Product and service recommendations and reviews can be beneficial to people when making purchase decisions. Currently, sites such as CNET.com and Amazon.com are popular for the recommendation, rating and review content they have. Other popular sites, such as yelp.com and epinions.com are wholly dedicated to providing a place for people to review, rate and recommend product and services. However, consumers of these recommendations, ratings and reviews often don't know which recommendations, ratings or reviews to trust as they are authored or provided by anonymous or unknown individuals. Further, what is recommended for one person may not be applicable to another, and so consumers have a difficult time ascertaining if the recommended, rated or reviewed product or service is best for them, specifically. Finally, for many products or services (or classes thereof), there is little to no recommendation, rating or review content in the public domain.
Further, structured product and service information with explicit attribute detail that results from demand-driven collaboration between two or more parties can be beneficial in a variety of ways, such as when making purchase decisions. Currently, people sometimes use email to ask friends for input on a product or service, and through a series of “reply-alls” a conversation takes place—however, the information is unfortunately not at all structured or attribute driven, nor does it leverage the information already available in the public domain (email is simply subject & body). Wikis are also sometimes used for collaboration between two or more parties, but the structure of the information is amorphous (a significant amount of effort is required to structure a wiki to be attribute oriented, and even then, it can not intelligently access information in the public domain), and the information itself is “supply driven” in the sense that supply driven refers to information that is supplied for an incentive (e.g., money, reputation, the greater good, etc), not “demand driven” (e.g., in response to a request) Accordingly, neither email, nor a wiki nor any other tool currently in commercial production is the appropriate tool for two or more parties to use when making a product or service recommendation, or providing ratings and reviews, in a collaborative, structured way.

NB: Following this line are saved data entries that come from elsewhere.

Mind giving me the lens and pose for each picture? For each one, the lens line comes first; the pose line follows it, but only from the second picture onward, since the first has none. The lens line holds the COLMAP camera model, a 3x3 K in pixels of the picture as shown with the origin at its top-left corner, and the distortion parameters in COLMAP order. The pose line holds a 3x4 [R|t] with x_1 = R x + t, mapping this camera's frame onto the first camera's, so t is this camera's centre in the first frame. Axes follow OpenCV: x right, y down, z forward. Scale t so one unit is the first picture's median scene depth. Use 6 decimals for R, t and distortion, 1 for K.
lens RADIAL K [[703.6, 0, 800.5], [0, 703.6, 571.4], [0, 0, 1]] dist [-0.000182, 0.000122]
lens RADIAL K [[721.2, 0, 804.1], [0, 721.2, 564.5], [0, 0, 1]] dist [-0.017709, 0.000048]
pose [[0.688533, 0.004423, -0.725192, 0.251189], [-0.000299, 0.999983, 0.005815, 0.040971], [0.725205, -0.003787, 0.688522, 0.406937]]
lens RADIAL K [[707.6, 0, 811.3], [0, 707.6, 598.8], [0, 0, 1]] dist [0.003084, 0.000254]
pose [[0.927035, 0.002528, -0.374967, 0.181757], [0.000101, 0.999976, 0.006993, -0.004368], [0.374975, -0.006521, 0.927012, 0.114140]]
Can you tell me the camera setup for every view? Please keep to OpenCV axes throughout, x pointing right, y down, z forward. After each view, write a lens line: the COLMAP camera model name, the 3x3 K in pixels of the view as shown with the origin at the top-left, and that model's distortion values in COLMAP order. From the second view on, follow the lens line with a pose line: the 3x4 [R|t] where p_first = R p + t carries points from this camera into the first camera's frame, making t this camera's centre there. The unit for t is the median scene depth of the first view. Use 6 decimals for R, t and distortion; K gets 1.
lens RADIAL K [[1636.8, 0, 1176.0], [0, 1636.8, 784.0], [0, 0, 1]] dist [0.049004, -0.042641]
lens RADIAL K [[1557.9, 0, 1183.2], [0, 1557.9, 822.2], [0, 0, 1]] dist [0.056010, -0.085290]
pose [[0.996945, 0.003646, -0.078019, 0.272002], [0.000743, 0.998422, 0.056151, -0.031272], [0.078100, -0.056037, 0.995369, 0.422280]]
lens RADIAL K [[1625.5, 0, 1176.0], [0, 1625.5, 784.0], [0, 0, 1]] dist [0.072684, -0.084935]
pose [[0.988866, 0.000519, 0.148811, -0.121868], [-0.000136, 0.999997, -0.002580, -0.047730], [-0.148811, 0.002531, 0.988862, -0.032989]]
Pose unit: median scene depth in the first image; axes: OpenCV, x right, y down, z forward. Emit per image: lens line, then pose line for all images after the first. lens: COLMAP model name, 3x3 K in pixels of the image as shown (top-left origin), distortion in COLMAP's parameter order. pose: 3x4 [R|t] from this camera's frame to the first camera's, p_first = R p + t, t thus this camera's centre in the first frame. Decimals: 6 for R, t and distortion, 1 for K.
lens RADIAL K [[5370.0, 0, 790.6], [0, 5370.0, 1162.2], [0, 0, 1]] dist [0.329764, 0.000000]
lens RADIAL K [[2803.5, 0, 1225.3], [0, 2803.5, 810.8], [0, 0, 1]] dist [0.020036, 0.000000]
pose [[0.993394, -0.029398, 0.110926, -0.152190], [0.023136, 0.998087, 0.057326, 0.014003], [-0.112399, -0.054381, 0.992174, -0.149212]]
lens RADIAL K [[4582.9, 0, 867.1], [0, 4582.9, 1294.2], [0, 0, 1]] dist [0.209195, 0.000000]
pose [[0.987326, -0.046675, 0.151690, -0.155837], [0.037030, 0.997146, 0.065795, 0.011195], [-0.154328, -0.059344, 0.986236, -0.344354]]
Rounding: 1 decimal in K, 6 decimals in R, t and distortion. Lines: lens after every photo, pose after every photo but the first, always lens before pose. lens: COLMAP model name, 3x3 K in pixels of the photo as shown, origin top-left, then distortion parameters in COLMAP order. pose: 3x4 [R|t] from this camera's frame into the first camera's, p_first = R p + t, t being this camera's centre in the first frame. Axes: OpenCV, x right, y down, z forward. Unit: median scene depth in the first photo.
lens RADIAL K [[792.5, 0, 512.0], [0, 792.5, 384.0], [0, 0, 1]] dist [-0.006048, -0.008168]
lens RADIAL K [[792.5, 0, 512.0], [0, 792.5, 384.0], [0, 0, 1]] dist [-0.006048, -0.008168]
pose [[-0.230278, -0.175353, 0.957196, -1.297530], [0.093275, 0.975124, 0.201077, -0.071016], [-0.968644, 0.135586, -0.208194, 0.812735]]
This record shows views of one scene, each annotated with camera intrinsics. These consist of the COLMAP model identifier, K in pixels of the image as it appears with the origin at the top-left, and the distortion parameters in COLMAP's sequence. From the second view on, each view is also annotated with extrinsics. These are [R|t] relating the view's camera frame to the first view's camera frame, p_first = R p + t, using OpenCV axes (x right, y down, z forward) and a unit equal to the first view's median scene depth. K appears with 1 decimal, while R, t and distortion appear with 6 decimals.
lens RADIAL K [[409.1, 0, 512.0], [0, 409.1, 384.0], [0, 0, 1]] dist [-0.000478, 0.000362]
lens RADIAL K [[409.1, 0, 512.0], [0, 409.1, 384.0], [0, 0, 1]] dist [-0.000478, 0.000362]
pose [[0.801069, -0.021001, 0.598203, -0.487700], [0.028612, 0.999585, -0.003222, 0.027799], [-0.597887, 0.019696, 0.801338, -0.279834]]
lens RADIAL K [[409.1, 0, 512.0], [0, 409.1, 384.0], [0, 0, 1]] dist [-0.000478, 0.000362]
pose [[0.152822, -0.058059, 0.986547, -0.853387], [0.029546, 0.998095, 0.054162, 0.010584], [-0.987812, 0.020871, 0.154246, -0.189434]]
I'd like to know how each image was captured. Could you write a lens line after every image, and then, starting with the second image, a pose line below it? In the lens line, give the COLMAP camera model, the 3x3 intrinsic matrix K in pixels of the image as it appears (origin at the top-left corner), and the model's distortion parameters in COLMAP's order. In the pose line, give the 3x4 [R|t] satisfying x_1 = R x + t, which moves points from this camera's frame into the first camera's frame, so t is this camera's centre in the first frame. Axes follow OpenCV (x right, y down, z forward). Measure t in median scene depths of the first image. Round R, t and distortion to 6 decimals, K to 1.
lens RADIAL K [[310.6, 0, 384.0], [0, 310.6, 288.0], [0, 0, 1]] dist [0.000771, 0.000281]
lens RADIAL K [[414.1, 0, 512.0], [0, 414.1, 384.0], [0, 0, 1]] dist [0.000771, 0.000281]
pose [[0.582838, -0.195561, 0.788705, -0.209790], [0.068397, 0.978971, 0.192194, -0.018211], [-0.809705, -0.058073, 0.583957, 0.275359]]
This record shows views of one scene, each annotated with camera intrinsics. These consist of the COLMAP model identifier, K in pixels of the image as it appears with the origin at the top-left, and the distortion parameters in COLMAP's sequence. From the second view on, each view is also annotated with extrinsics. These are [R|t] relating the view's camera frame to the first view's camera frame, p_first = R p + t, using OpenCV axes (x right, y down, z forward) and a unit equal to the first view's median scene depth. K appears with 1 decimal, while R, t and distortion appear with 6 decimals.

Also, people often will consult with friends, family, colleagues, and others for product or service information, but will do so in an un-collaborative way, such as through in-person conversations, phone conversations, or individual emails or text messages. In these cases, not every member of the conversation can see or respond to what other members are saying or suggesting. Further, these methods are inefficient and unstructured; no existing tool is built or optimized for this behavior.
Therefore, there exists a clear need for a demand-driven method to collect collaborative, structured, trusted, and personalized product and service information to, for example, aid people in making product and service purchase decisions.